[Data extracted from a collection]
__________

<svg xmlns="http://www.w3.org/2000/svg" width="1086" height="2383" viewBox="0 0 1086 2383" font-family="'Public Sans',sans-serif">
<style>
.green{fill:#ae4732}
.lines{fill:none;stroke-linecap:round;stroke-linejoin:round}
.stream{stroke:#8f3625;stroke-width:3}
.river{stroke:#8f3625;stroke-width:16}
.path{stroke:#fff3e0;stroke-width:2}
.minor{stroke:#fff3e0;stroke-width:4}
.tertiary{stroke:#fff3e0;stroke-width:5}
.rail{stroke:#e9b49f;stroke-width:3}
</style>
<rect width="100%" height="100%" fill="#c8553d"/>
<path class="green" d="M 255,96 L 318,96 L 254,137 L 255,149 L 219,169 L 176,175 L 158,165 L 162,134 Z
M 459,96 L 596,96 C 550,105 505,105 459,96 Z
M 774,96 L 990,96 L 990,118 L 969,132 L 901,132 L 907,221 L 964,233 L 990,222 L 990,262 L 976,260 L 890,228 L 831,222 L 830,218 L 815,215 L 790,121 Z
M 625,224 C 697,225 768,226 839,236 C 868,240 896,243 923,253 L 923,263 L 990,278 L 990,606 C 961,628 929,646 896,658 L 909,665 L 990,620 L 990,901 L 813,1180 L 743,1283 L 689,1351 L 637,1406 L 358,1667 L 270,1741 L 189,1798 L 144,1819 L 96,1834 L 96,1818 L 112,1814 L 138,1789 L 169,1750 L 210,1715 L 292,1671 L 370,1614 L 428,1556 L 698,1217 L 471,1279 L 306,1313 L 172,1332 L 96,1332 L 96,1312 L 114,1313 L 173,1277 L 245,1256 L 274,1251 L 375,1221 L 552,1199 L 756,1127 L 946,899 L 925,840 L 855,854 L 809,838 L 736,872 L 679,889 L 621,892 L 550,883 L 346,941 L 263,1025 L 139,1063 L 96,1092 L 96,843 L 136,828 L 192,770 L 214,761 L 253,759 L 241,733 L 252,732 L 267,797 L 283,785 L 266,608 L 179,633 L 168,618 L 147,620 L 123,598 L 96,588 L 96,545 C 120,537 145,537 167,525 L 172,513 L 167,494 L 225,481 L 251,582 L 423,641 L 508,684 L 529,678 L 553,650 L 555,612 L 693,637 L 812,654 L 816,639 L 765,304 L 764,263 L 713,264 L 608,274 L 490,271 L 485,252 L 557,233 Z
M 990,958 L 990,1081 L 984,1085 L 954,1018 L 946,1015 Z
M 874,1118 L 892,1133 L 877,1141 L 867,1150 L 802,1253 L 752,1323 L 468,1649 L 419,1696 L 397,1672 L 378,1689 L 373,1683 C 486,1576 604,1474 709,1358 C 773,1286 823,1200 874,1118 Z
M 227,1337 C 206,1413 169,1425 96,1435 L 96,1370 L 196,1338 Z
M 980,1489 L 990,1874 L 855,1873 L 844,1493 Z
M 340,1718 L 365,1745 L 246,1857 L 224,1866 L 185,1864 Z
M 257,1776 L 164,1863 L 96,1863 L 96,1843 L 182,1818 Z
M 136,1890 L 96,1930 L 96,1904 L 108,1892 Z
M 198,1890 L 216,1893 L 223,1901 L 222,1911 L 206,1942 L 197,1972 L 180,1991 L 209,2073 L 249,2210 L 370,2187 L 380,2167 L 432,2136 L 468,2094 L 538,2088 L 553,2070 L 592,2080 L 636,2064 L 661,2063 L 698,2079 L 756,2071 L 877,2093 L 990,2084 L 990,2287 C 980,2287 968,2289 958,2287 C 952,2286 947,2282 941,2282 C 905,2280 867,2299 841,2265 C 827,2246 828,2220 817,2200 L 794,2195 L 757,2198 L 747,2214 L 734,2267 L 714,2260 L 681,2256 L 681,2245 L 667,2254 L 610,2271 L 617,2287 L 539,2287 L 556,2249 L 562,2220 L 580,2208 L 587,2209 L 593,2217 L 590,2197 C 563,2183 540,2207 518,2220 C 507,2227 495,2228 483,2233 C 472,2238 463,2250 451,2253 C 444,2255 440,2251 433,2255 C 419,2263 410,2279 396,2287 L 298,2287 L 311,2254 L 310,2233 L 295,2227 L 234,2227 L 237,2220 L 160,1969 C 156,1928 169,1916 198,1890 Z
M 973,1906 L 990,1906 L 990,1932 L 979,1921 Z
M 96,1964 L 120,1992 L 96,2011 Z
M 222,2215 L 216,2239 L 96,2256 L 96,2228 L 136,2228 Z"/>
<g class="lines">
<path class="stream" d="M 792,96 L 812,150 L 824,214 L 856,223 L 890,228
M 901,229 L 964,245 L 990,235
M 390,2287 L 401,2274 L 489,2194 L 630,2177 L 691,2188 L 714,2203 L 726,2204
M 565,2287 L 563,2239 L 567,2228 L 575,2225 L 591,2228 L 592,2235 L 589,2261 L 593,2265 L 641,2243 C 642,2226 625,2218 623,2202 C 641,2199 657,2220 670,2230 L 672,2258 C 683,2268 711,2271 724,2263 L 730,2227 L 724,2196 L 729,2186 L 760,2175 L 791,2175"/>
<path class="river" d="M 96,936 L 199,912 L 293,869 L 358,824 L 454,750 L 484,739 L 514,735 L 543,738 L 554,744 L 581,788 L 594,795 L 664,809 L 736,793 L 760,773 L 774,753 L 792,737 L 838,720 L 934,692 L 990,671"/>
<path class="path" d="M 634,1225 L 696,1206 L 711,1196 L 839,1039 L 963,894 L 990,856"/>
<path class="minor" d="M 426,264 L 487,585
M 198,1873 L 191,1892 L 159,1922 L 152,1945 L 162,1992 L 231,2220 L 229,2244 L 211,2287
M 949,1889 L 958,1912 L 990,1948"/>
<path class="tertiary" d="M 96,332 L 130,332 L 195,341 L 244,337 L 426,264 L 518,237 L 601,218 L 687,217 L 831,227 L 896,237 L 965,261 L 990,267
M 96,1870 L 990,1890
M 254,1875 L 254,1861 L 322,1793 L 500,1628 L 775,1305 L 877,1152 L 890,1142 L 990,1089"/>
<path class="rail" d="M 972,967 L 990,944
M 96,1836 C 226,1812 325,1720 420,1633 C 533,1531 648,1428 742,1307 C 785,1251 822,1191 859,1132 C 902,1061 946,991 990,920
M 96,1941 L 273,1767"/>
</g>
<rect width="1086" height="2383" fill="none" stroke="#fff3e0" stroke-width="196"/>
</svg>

__________

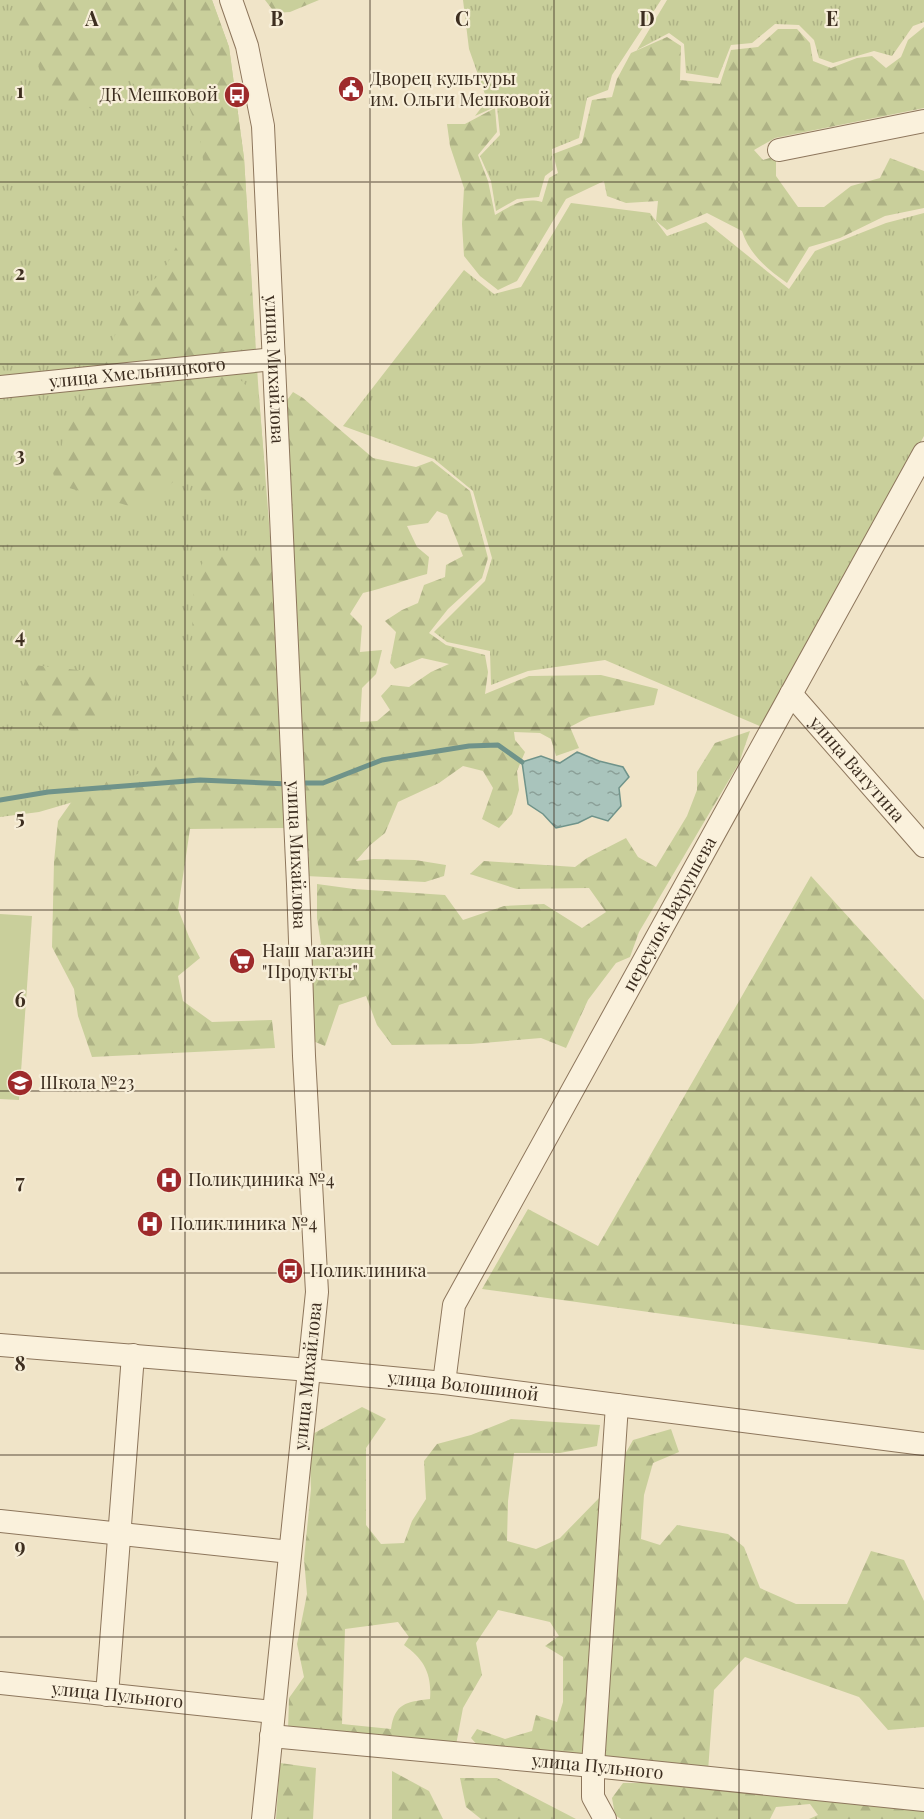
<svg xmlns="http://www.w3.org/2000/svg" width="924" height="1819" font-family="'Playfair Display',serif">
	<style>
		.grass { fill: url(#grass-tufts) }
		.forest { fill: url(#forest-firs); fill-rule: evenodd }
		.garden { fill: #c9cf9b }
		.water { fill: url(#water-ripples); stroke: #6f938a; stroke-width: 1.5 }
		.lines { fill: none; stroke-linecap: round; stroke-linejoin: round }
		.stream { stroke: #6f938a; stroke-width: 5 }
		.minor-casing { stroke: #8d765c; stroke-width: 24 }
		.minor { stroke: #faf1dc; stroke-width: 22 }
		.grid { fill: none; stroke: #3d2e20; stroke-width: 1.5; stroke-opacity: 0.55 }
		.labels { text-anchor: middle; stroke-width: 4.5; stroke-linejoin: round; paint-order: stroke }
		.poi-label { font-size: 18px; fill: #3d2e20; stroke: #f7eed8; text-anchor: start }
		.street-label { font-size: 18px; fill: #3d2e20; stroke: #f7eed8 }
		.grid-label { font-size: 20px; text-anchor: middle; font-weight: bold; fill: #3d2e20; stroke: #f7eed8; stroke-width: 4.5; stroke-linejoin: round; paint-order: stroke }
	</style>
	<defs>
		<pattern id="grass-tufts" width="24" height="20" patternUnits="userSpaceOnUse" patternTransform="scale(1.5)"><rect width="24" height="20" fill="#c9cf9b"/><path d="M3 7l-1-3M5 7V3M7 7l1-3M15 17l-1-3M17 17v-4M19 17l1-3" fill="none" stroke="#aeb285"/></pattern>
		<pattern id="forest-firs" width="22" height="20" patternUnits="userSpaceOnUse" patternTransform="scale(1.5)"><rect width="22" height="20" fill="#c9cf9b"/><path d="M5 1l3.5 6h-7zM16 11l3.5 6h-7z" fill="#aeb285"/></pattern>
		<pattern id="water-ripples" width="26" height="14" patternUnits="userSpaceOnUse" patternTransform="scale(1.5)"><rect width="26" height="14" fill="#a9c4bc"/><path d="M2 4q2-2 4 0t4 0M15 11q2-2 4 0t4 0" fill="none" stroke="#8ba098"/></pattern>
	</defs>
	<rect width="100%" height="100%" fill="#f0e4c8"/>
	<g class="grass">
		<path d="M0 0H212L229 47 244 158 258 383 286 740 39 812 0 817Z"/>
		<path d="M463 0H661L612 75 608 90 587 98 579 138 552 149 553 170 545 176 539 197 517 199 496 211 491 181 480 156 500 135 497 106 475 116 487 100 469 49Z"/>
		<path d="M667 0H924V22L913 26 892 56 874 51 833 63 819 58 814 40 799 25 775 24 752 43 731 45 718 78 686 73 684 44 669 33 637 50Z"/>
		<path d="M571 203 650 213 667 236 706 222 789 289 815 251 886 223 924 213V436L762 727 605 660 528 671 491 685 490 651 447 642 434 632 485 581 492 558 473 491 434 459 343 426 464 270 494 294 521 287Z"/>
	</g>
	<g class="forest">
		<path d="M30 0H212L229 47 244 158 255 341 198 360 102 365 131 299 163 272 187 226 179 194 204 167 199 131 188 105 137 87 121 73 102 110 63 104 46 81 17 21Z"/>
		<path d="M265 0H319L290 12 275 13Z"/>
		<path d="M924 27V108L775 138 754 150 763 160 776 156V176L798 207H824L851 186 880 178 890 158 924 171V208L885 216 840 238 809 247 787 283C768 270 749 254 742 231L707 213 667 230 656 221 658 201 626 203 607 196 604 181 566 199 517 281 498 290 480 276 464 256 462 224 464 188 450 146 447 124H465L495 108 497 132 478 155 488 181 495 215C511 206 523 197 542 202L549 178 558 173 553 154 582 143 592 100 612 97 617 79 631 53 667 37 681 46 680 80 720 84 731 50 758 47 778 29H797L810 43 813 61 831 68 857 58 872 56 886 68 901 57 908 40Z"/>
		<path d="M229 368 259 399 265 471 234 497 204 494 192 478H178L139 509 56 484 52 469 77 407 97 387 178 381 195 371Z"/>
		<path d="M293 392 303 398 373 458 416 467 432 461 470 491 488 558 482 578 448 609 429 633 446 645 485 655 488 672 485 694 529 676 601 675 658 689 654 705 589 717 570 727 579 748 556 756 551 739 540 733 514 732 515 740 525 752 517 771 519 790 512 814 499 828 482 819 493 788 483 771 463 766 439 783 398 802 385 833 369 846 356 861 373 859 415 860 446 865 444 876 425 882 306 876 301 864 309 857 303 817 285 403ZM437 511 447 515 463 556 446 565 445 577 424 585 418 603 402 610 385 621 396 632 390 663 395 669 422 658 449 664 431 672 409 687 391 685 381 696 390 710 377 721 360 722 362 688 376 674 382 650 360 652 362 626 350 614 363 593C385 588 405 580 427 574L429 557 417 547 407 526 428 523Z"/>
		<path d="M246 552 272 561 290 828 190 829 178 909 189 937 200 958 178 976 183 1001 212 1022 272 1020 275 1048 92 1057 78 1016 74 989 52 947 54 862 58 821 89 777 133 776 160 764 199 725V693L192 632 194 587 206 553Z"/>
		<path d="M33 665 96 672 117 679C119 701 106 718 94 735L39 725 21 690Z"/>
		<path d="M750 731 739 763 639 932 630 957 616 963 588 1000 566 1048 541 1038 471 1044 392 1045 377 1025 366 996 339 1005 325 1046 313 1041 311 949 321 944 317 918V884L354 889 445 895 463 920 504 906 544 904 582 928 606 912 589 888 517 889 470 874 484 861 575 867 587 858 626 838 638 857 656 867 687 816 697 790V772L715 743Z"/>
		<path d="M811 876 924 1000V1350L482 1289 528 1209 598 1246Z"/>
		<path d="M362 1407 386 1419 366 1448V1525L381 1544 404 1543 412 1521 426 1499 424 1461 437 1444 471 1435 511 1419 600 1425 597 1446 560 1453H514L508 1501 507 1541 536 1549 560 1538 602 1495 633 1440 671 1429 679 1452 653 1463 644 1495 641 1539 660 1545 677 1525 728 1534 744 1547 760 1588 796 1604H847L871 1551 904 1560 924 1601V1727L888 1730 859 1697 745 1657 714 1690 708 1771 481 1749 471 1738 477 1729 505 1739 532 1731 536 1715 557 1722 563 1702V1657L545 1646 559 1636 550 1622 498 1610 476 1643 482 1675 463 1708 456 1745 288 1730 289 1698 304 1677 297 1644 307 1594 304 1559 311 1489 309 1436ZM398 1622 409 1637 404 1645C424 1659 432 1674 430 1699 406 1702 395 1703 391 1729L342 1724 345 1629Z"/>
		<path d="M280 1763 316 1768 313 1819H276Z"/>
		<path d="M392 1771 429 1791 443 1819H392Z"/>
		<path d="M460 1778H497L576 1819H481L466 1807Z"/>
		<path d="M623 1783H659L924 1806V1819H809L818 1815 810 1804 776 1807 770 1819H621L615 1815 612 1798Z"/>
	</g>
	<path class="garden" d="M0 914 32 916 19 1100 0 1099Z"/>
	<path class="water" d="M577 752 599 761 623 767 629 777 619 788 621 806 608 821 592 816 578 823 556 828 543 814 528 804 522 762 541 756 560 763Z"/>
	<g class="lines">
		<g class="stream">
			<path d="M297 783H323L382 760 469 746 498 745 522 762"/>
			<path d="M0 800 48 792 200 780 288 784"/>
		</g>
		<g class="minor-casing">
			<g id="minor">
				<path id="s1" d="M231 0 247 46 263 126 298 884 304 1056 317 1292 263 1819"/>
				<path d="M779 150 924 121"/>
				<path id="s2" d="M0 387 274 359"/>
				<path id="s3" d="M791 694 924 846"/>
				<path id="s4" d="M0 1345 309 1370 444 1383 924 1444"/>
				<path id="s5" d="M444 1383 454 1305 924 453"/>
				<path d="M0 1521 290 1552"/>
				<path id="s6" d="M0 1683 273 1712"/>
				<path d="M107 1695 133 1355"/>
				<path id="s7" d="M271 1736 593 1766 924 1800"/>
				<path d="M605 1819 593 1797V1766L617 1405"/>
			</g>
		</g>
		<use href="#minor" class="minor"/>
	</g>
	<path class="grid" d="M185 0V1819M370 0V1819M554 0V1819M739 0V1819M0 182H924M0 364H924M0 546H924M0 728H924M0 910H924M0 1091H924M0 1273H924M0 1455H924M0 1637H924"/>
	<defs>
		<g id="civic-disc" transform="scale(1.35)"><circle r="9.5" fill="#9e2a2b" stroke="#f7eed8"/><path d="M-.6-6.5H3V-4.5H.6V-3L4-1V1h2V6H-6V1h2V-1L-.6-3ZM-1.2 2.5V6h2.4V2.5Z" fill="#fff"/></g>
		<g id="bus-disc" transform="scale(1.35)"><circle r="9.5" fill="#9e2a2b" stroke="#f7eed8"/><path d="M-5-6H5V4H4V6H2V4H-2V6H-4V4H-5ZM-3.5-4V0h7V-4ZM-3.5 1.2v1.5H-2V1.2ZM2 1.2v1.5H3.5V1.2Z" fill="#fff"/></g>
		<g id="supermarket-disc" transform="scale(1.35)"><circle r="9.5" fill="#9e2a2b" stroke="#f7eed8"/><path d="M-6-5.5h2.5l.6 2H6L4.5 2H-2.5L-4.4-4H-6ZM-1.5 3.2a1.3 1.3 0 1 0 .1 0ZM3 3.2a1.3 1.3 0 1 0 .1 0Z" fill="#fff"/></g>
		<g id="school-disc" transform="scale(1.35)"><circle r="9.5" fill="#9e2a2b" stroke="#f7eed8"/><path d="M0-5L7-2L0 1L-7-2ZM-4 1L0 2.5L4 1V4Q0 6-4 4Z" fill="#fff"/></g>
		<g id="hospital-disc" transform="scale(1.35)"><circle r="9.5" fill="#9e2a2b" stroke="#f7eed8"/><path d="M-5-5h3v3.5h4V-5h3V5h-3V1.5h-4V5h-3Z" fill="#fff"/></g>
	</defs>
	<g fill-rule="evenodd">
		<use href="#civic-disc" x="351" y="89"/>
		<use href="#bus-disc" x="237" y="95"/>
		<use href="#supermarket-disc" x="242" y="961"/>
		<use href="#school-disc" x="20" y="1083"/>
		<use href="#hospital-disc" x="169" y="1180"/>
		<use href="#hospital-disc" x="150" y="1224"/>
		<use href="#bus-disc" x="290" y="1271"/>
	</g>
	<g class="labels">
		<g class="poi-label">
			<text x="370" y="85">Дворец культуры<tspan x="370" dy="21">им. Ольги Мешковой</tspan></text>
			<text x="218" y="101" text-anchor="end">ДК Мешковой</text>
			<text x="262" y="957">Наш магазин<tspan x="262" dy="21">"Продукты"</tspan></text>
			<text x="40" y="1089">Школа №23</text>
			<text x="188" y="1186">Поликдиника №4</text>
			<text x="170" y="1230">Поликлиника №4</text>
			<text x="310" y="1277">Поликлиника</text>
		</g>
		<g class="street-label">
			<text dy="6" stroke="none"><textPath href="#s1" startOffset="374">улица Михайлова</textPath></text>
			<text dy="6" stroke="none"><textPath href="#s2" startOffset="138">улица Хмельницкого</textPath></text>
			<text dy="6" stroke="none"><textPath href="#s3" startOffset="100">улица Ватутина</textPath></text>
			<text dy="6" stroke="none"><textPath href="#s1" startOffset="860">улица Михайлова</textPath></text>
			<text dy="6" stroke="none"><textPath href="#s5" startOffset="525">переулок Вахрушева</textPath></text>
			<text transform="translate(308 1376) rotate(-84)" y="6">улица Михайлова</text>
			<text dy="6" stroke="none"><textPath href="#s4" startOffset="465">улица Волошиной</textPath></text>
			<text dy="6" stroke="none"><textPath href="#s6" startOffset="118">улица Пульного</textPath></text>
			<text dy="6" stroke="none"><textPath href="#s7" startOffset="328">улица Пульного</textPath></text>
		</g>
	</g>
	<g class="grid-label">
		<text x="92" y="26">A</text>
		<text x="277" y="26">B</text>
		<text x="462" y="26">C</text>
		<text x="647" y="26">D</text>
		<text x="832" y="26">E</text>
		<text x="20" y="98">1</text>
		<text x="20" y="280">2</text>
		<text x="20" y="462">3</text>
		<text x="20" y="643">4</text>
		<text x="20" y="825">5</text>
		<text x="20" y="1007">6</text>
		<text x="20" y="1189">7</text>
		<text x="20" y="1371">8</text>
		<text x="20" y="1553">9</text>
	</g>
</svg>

__________

◆ **Try it**:
The lines above that include "linecap" should each be listed.

◆ **Expected output**:
.lines{fill:none;stroke-linecap:round;stroke-linejoin:round}
		.lines { fill: none; stroke-linecap: round; stroke-linejoin: round }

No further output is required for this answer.